The ChoiceBranchEventMap is computed without regard for isHidden, that is, it assumes the current choice is not, itself hidden. Contents of each branch of the choice may contain hidden content or not.

Test Plan/Design-for-Test

Tests should insure that elements are properly hidden if they are multiple group references away from a true dfdl:hiddenGroupRef.

Test schemas with groups that appear both hidden and non-hidden are required to insure the runtime determination is exercised.

Transition Plan

Releases 2.5.0 and prior did not use this technique.

...

Since we cannot know if an element will be hidden or not until runtime, many checks currently done at schema compile time must instead also be done at runtime.
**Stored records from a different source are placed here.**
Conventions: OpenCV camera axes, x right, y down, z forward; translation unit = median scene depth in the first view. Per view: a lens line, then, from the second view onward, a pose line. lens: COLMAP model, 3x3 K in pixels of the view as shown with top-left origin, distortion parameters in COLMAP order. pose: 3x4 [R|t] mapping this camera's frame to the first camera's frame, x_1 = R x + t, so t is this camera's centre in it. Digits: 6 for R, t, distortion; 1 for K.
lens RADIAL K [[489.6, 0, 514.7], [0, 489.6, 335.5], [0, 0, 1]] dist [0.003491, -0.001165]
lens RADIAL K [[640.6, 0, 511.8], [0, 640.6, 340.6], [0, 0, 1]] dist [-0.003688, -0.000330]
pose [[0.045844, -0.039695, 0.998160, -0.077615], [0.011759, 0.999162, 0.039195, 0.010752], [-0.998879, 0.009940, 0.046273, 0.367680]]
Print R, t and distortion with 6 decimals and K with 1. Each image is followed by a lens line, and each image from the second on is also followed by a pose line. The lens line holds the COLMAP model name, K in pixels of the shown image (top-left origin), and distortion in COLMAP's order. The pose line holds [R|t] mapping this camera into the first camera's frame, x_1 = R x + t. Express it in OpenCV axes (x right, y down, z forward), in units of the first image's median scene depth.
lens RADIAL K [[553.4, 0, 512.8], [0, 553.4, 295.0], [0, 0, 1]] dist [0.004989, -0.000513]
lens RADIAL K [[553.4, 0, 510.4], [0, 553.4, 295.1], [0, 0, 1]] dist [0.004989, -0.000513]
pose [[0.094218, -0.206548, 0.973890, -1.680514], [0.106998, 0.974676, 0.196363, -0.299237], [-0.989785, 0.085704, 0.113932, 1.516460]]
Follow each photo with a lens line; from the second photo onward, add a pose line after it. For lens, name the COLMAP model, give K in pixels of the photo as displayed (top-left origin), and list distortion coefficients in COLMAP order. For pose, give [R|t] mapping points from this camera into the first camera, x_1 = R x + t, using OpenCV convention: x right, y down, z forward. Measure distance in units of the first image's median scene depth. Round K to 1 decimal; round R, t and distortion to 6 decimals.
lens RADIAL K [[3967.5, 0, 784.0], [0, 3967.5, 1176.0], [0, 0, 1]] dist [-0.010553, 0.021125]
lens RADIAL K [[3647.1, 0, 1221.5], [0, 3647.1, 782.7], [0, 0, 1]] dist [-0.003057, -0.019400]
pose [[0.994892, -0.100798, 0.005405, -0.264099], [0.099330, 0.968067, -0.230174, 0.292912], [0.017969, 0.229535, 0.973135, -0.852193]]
For example, in childrenInHiddenGroupNotDefaultableOrOVC, a check is done for whether an element inside a hidden group is neither defaultable nor has dfdl:outputValueCalc. This test must be done at runtime instead as described above, in addition to doing it at compile time when optIsKnownHidden is Some(true).

Static isHidden parameters - all these must be removed. Anything that statically depends on knowledge of isHidden must be revised to not depend on full knowledge of it.Static analysis changes: many currently static attributes such as possibleFirstChildElementsInInfoset, currently depend on isHidden being statically determined. There is a specific static childrenInHiddenGroupNotDefaultableOrOVC attribute which must be removed

Transitioning to new IsHidden technique requires also transitioning the ChoiceBranchMap technique simultaneously.

  • Static isHidden attribute is used by possibleFirstChildElementInInfoset.
  • possibleFirstChildElementInInfoset is used by possibleNextChildElementInInfoset
  • possibleNextChildElementInInfoset is used by nextParentElements which recursively uses possibleNextChildElementInInfoset
  • possibleNextChildElementInInfoset is used by identifyingEventsForChoiceBranch.

Those are the only uses of the static isHidden attribute. While we still must compute identifyingEventsForChoiceBranch, we must do so without reference to static isHidden information. The members possibleFirstChildElementInInfoset, possibleLastChildElementInInfoset, and nextParentElements computations may be eliminated or adapted.

The algorithm for identifyingEventsForChoiceBranch must be adapted to not require upward navigation (back-pointers).

All such properties should be computed on global group definitions, not repeatedly for every group reference.

Algorithm TBD

  • possibleFirstChildElementInInfoset calls possibleFirstChildTerms
  • possibleFirstChildTerms calls possibleNextSiblingTerms
  • possibleNextSiblingTerms calls enclosingTerms (note terms plural)

This seems problematic, as it is determining possible next sibling terms for ALL contexts. This may be problematic, and even allow erroneous/invalid infoset event streams to be unparsed.

We may need a runtime-structure akin to or perhaps the same as the TRD Stack technique used in InfosetInputter.